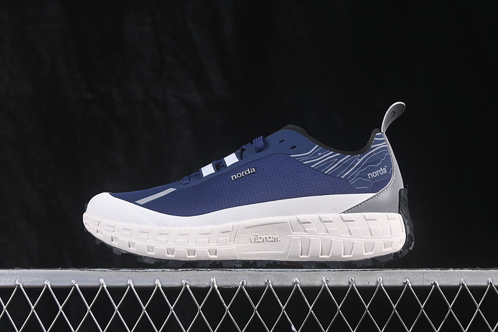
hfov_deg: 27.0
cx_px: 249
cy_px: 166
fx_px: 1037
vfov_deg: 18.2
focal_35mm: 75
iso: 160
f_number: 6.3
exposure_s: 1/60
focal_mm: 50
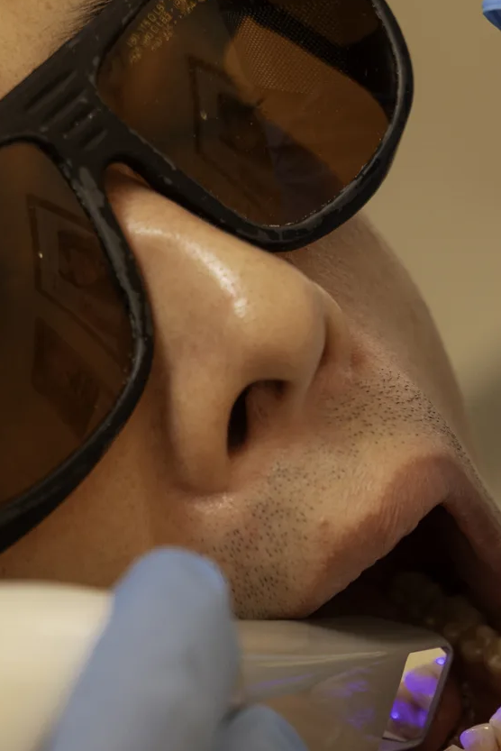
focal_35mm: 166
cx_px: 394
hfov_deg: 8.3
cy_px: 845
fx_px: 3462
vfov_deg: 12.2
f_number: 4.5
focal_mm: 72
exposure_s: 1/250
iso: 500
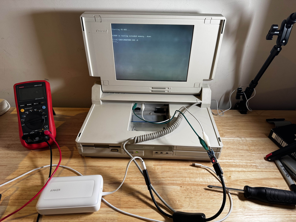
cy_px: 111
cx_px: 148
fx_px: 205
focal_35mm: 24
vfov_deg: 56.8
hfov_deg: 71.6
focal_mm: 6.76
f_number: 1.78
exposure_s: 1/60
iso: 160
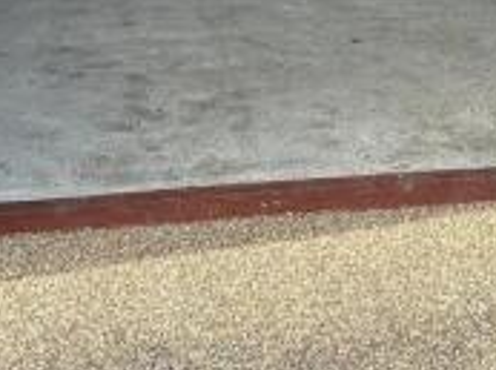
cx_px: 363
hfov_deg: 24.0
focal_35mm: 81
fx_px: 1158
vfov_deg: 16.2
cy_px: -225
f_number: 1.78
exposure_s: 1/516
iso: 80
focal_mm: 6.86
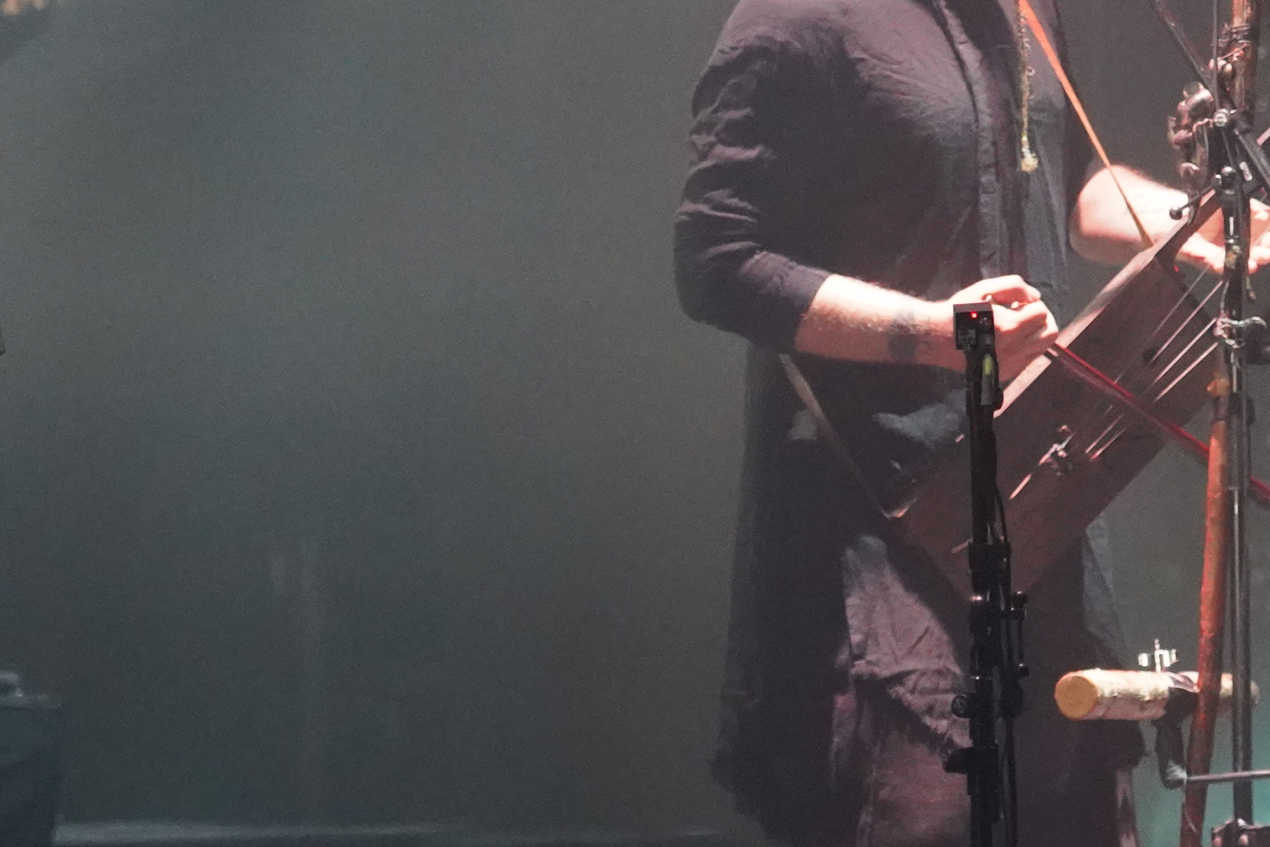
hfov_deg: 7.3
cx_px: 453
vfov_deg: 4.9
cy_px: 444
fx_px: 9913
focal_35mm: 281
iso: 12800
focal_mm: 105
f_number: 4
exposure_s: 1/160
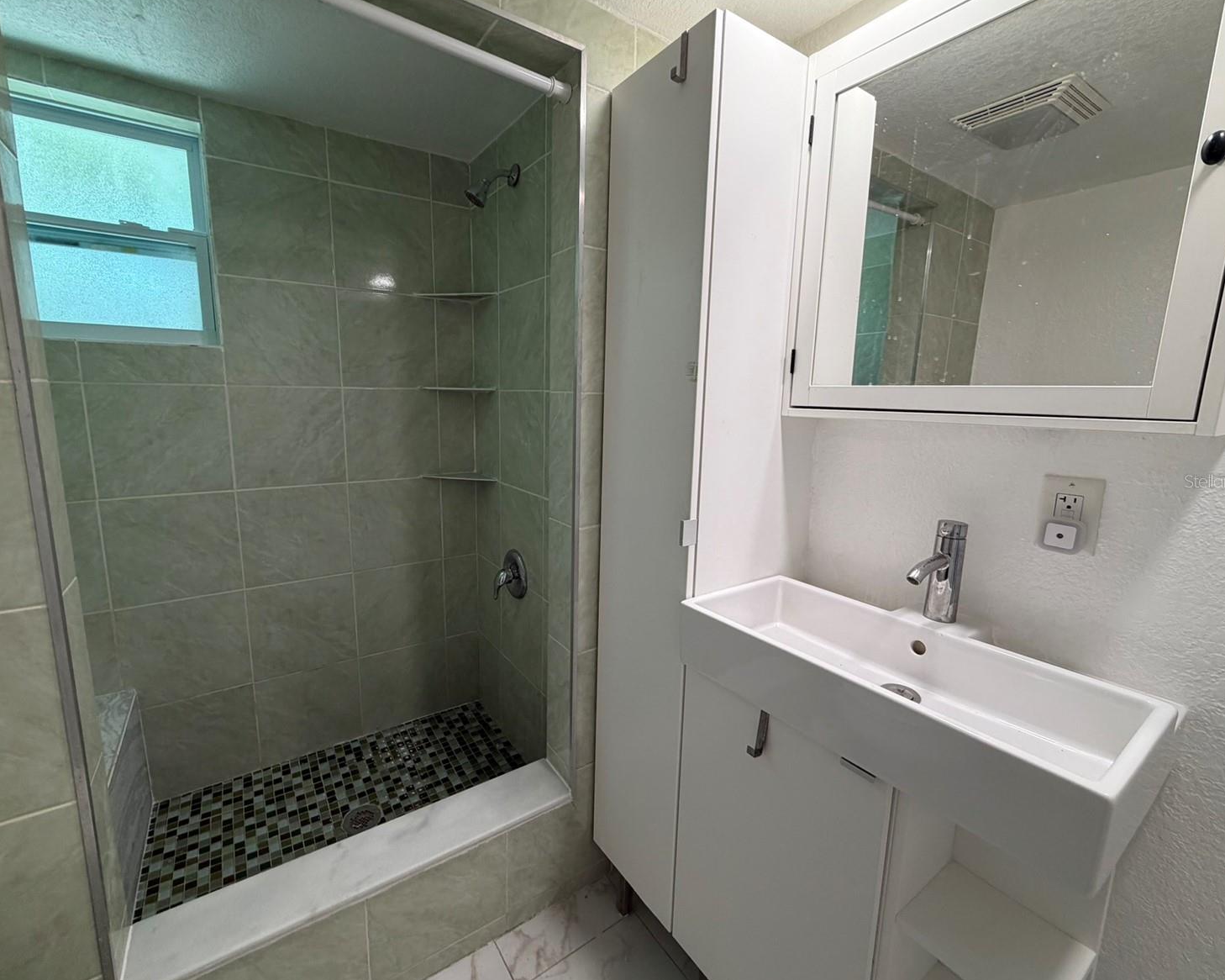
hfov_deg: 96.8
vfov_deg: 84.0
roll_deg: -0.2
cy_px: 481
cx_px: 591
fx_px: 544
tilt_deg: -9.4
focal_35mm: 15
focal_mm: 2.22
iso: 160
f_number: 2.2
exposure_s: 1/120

** About this task **
From the first line to the last, output the data exactly; skip any pictures.

** Answer to this task **
hfov_deg: 27.0
cx_px: 249
cy_px: 166
fx_px: 1037
vfov_deg: 18.2
focal_35mm: 75
iso: 160
f_number: 6.3
exposure_s: 1/60
focal_mm: 50
focal_35mm: 166
cx_px: 394
hfov_deg: 8.3
cy_px: 845
fx_px: 3462
vfov_deg: 12.2
f_number: 4.5
focal_mm: 72
exposure_s: 1/250
iso: 500
cy_px: 111
cx_px: 148
fx_px: 205
focal_35mm: 24
vfov_deg: 56.8
hfov_deg: 71.6
focal_mm: 6.76
f_number: 1.78
exposure_s: 1/60
iso: 160
cx_px: 363
hfov_deg: 24.0
focal_35mm: 81
fx_px: 1158
vfov_deg: 16.2
cy_px: -225
f_number: 1.78
exposure_s: 1/516
iso: 80
focal_mm: 6.86
hfov_deg: 7.3
cx_px: 453
vfov_deg: 4.9
cy_px: 444
fx_px: 9913
focal_35mm: 281
iso: 12800
focal_mm: 105
f_number: 4
exposure_s: 1/160
hfov_deg: 96.8
vfov_deg: 84.0
roll_deg: -0.2
cy_px: 481
cx_px: 591
fx_px: 544
tilt_deg: -9.4
focal_35mm: 15
focal_mm: 2.22
iso: 160
f_number: 2.2
exposure_s: 1/120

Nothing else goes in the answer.